It's pretty much what Tolkien tried to do in LOTR. From his own discussion in his nonfiction *HIS* real-world war experience was that his own army had halflings, orcs, and all sorts of people good and bad. And he wanted a "clean" fight, one where all the good guys are on THIS side, all the bad guys are on THAT side, and there is no ambiguity whatsoever which side is which.But aside from personal history of contact with this crusade, I think "redirecting our natural racism towards fictional beings" is a weird idea. And Rich isn't saying playing a hack and slash makes you a horrible murdering psychopath. He would like it if you admit your murder hobo might not qualify for paladinhood, though.
There IS a place in fantasy for that.
Although from what is chronicled here, perhaps D&D rulebook are tilted too much that way.
In this scene from a game I play -- Return of the king stage 9: Courtyard -- The enemy has broken into the city and is busy killing as many helpless civilians as they can right in front of me. It's my job to save as many as I can before falling back to the next defended position.

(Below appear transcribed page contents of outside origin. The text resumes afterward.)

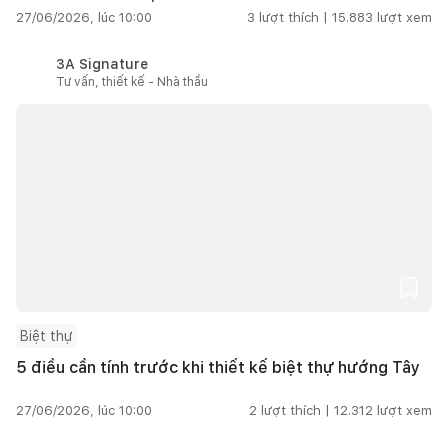
27/06/2026, lúc 10:00
3
lượt thích |
15.883
lượt xem
3A Signature
Tư vấn, thiết kế - Nhà thầu
Biệt thự
5 điều cần tính trước khi thiết kế biệt thự hướng Tây
27/06/2026, lúc 10:00
2
lượt thích |
12.312
lượt xem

It's not that I have anything against orcs or trolls in particular -- if I passed 'em in a field having tea I wouldn't particularly care. But orcs and trolls murdering innocents right in front of me -- that I take *strong* exception to. Not because I have anything against orcs and trolls as such. Because I don't like armed bullies murdering people. And if there were human enemies -- or elvish enemies, for that matter -- on the field doing the same, I'd slot them the same way.